Now, I am sure that as a Christian clergyman he often has to advise somebody to forgive some past wrong and get over it. You should forgive the professor who gave you a B when you deserved an A. You should forgive your wife for having an affair with her tennis instructor. That is often very good advice. But to apply this to the Holocaust, and to say it to people who survived its horrors ... how many different things are wrong with that? (I leave this question as an exercise for the reader.)

2.) About Tutu I have somewhat the same problem that I had with Rumsfeld and Ahmedinejad: If I were voting on whether to bring him to my university, I would ask, rather skeptically, why we should expect him to say something that would advance the discussion of some subject that we find interesting or important.
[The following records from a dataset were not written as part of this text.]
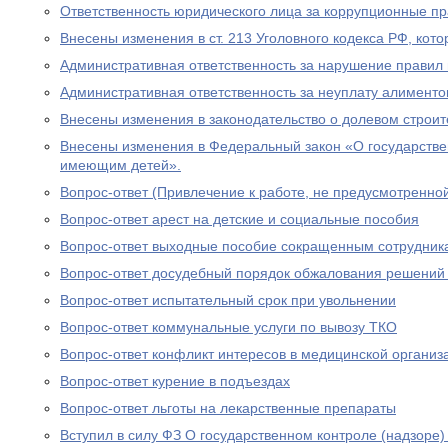
Ответственность юридического лица за коррупционные п
Внесены изменения в ст. 213 Уголовного кодекса РФ, кото
Административная ответственность за нарушение правил 
Административная ответственность за неуплату алименто
Внесены изменения в законодательство о долевом строит
Внесены изменения в Федеральный закон «О государстве
имеющим детей».
Вопрос-ответ (Привлечение к работе, не предусмотренно
Вопрос-ответ арест на детские и социальные пособия
Вопрос-ответ выходные пособие сокращенным сотрудник
Вопрос-ответ досудебный порядок обжалования решений
Вопрос-ответ испытательный срок при увольнении
Вопрос-ответ коммунальные услуги по вывозу ТКО
Вопрос-ответ конфликт интересов в медицинской организ
Вопрос-ответ курение в подъездах
Вопрос-ответ льготы на лекарственные препараты
Вступил в силу ФЗ О государственном контроле (надзоре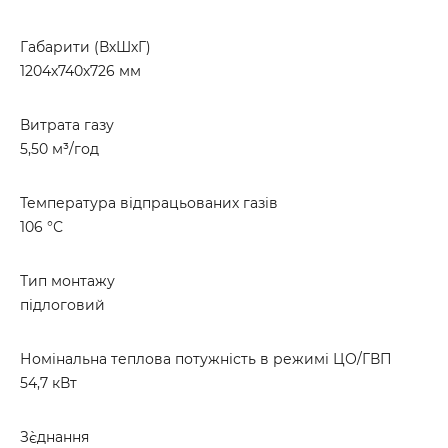
Габарити (ВхШхГ)
1204х740х726 мм
Витрата газу
5,50 м³/год
Температура відпрацьованих газів
106 °С
Тип монтажу
підлоговий
Номінальна теплова потужність в режимі ЦО/ГВП
54,7 кВт
З`єднання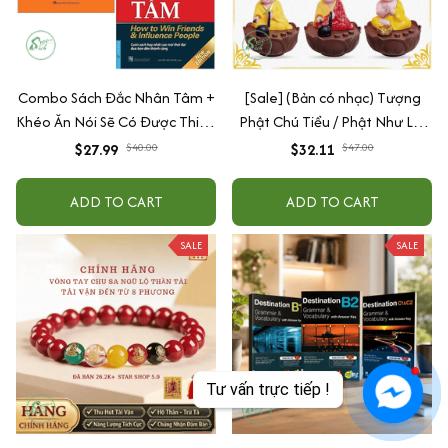
Combo Sách Đắc Nhân Tâm +
[Sale] (Bản có nhạc) Tượng
Khéo Ăn Nói Sẽ Có Được Thiên
Phật Chú Tiểu / Phật Như Lai
Hạ
Gõ Mõ Tụng Kinh Có 6 Bài
$27.99
$40.00
$32.11
$47.00
Nhạc (Ship 4-7 ngày)
ADD TO CART
ADD TO CART
SALE
SALE
Tư vấn trực tiếp !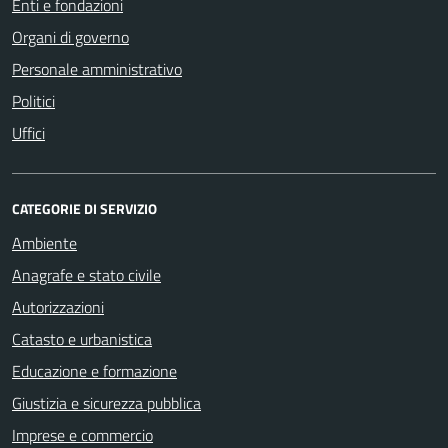
Enti e fondazioni
Organi di governo
Personale amministrativo
Politici
Uffici
CATEGORIE DI SERVIZIO
Ambiente
Anagrafe e stato civile
Autorizzazioni
Catasto e urbanistica
Educazione e formazione
Giustizia e sicurezza pubblica
Imprese e commercio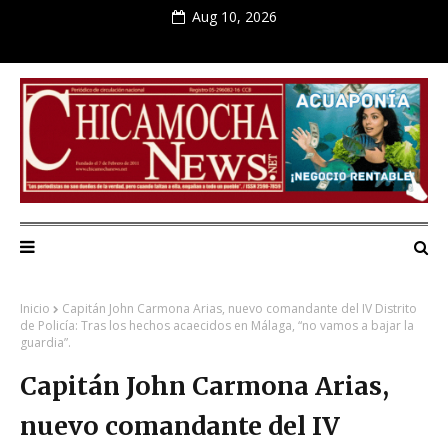
Aug 10, 2026
Inicio
Capitán John Carmona Arias, nuevo comandante del IV Distrito
de Policía: Tras los hechos acaecidos en Málaga, “no vamos a bajar la
guardia”.
Capitán John Carmona Arias,
nuevo comandante del IV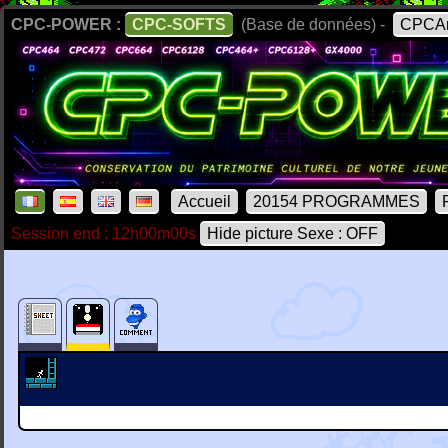
CPC-POWER :
CPC-SOFTS
(Base de données) -
CPCAr
Accueil
20154 PROGRAMMES
Session end : 12h00m00s
Hide picture Sexe : OFF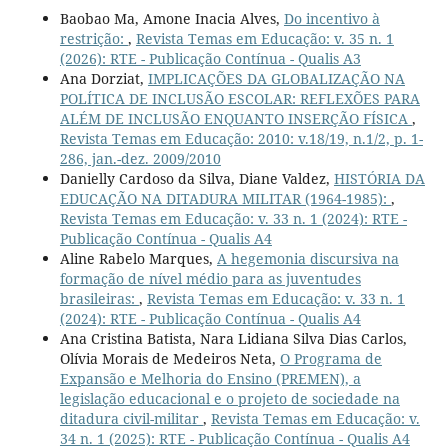
Baobao Ma, Amone Inacia Alves,
Do incentivo à
restrição:
,
Revista Temas em Educação: v. 35 n. 1
(2026): RTE - Publicação Contínua - Qualis A3
Ana Dorziat,
IMPLICAÇÕES DA GLOBALIZAÇÃO NA
POLÍTICA DE INCLUSÃO ESCOLAR: REFLEXÕES PARA
ALÉM DE INCLUSÃO ENQUANTO INSERÇÃO FÍSICA
,
Revista Temas em Educação: 2010: v.18/19, n.1/2, p. 1-
286, jan.-dez. 2009/2010
Danielly Cardoso da Silva, Diane Valdez,
HISTÓRIA DA
EDUCAÇÃO NA DITADURA MILITAR (1964-1985):
,
Revista Temas em Educação: v. 33 n. 1 (2024): RTE -
Publicação Contínua - Qualis A4
Aline Rabelo Marques,
A hegemonia discursiva na
formação de nível médio para as juventudes
brasileiras:
,
Revista Temas em Educação: v. 33 n. 1
(2024): RTE - Publicação Contínua - Qualis A4
Ana Cristina Batista, Nara Lidiana Silva Dias Carlos,
Olívia Morais de Medeiros Neta,
O Programa de
Expansão e Melhoria do Ensino (PREMEN), a
legislação educacional e o projeto de sociedade na
ditadura civil-militar
,
Revista Temas em Educação: v.
34 n. 1 (2025): RTE - Publicação Contínua - Qualis A4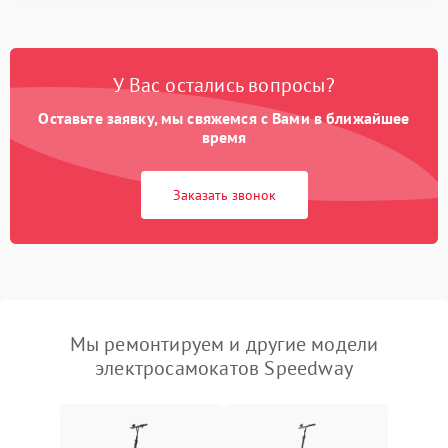
У Вас остались вопросы?
Оставьте заявку, мы свяжемся с Вами в ближайшее
время
Заказать звонок
Мы ремонтируем и другие модели
электросамокатов Speedway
But of course St. Thomas is not Wisconsin. They would no doubt have different views from mine about who would be a good contributor in the academic forum. Fine. By inviting him in the first place, they have as an institution decided that he is a qualified contributor. In that context, to disinvite him can only mean that he is being barred on account of his having made comments like the ones quoted above.

My own view -- of course! -- is that none of these are reasons why someone should be barred from a university campus. He has said things that would be offensive to many (probably not all) of the Jews I have known. But that sort of thing is always true in free speech cases. No one was ever censored for giving no one cause to be angry.

Further, as I do with university speech codes, I doubt that the disinvitation was a good thing for the people who were supposed to be "protected" by it. I happen to know Jews who live in Minneapolis, and I bet they are rather uncomfortable right now, knowing that it was for their sake that this man was barred from St. Thomas. It's not a position I would want to be in, at all!
Added still later: Maybe I should point out that I have said nothing about the one issue that most people are arguing about here -- whether Tutu is an anti-Semite. I think this issue is a red herring. For one thing, the St. Thomas administration was careful to avoid accusing Tutu of being an anti-Semite. In addition, the evidence I have seen so far suggests that the charge of anti-Semitism may represent the same sort of sloppy use of language of which he himself is chronically guilty. There is no smoking gun on this question. However, a case can be made that he indulges in the sort of behavior that can get a person into big trouble under a typical university speech code: chronic, targeted, unrepenting linguistic insensitivity toward a historically oppressed or persecuted group of people. In other words, the leftists who are attacking St. Thomas' decision (rightly, in my view!) ought to be against speech codes as well.